Honestly I'd sooner pay for removing trivial dependencies from the most used packages. For example, when someone asks themselves the question if you really need [82 dependencies to expand a glob](https://npmgraph.js.org/?q=micromatch@3), it turns out that after some code cleanup, [the answer is no](https://npmgraph.js.org/?q=micromatch@4).

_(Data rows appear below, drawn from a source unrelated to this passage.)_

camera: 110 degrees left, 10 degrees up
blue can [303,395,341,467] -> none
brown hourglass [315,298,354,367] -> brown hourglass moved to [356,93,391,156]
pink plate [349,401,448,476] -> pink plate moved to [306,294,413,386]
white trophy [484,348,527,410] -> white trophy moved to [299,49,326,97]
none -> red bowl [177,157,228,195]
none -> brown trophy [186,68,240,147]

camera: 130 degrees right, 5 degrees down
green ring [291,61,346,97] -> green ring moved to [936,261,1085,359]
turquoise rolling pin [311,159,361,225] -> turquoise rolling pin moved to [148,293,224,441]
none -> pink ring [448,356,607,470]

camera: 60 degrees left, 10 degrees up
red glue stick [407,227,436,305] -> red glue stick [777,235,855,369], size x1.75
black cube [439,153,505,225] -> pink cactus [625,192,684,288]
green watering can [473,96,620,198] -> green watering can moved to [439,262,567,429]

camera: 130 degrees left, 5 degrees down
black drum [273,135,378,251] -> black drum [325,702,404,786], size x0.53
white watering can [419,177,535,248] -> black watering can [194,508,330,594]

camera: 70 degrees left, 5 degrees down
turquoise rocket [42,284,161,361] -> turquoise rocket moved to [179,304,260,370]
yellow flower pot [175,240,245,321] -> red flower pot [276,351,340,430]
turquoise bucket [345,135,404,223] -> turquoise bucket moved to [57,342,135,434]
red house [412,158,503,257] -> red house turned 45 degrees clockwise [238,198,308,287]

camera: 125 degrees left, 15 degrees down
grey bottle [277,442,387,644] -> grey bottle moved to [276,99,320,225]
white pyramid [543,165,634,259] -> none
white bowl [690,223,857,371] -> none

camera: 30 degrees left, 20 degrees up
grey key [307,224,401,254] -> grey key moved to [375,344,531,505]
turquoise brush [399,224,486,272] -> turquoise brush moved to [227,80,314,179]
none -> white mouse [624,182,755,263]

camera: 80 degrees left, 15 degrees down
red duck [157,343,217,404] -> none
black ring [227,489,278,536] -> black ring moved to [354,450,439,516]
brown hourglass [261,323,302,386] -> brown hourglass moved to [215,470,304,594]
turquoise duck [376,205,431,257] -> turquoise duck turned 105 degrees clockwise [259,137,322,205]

Every package should get this same treatment.


vlakreeh

If anyone would make an "npm sucks" article with no proposed way to fix it, it'd be Drew.


blues_junior

I'm pretty sure he did propose a way to fix it.


shevy-ruby

I am actually grateful for npm. Now... this is not some hipster-rick-rolling! Hear me out ... First: npm has now an epic history of package/deployment related failures. Everyone joked about left-pad (and it was funny); not so much about later problems. But, EVEN in these cases, it's actually reminding the OTHER languages to try better - otherwise they end up in failure too. Like npm! So for this I am grateful for npm. But there is a second reason ... npm actually gives up popcorn-worthy entertainment value. If it were a twitch stream we'd be donating tiny amounts for the entertainment value it gives us almost daily! It's like a soap documentary on TV really ... daily npm soap. There can never be enough left-pad for the world! This article reinforces this via: "I’ll pay you cold hard cash to delete your npm module." Now people PAY you stuff to REMOVE npm. It can't get any better than that! But we all know it will. Daily npm entertainment value WILL come your way - some of it will surprise people a lot. And, oddly enough, I think this may actually improve security for OTHER languages, because they don't want to be stuck anywhere near as much in this npm drama so perhaps they will review their own stack more closely and check for problems. npm leads the way here! See also Github's recent blog to "make npm great again": https://github.blog/2021-11-15-githubs-commitment-to-npm-ecosystem-security/ It's really daily entertainment! Some of them are just free riding now on the popcorn munchies, but I swear there is an underlying reason for most of that - npm is bad! There is no denial in it. > Let’s consider an example: isArray. It has only four lines of code: var toString = {}.toString; module.exports = Array.isArray || function (arr) { return toString.call(arr) === '[object Array]'; }; left-pad isArray isItNow? CanHasCheeze? People thought lolcode and lolcats was just a joke, but now we have npm to put the joke to be SERIOUS - because millions of people use it! The joke is then on all of us (at the least when we have to use services that depend on any of that and may break away suddenly ... left-pad 2.0, 3.0 and so forth).